Try it> Repeat each entry word for word. Leave any images out of the copy.

━━━━━━━━━━━━━━━━

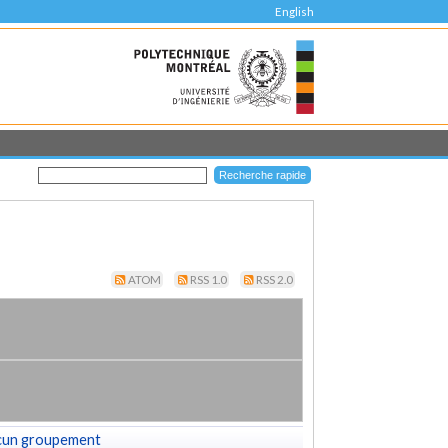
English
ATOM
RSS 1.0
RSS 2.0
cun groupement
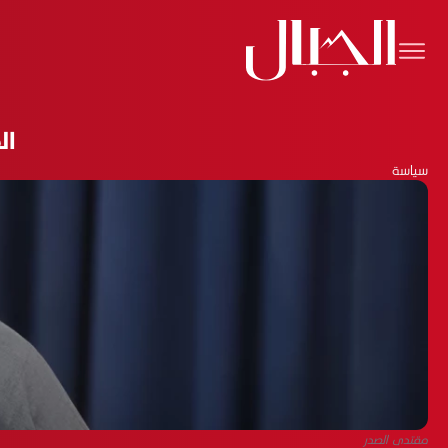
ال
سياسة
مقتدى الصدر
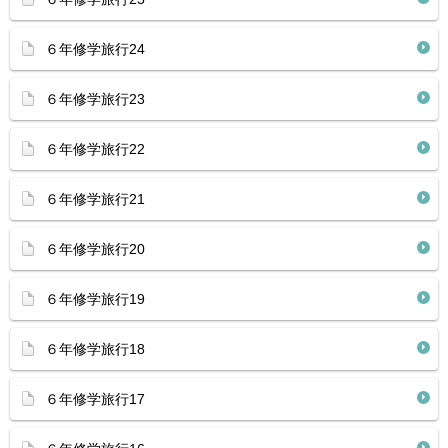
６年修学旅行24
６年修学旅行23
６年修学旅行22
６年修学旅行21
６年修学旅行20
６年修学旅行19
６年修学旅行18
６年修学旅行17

━━━━━━━━━━━━━━━━

Task result>
English
ATOM
RSS 1.0
RSS 2.0
cun groupement
ال
سياسة
مقتدى الصدر
６年修学旅行24
６年修学旅行23
６年修学旅行22
６年修学旅行21
６年修学旅行20
６年修学旅行19
６年修学旅行18
６年修学旅行17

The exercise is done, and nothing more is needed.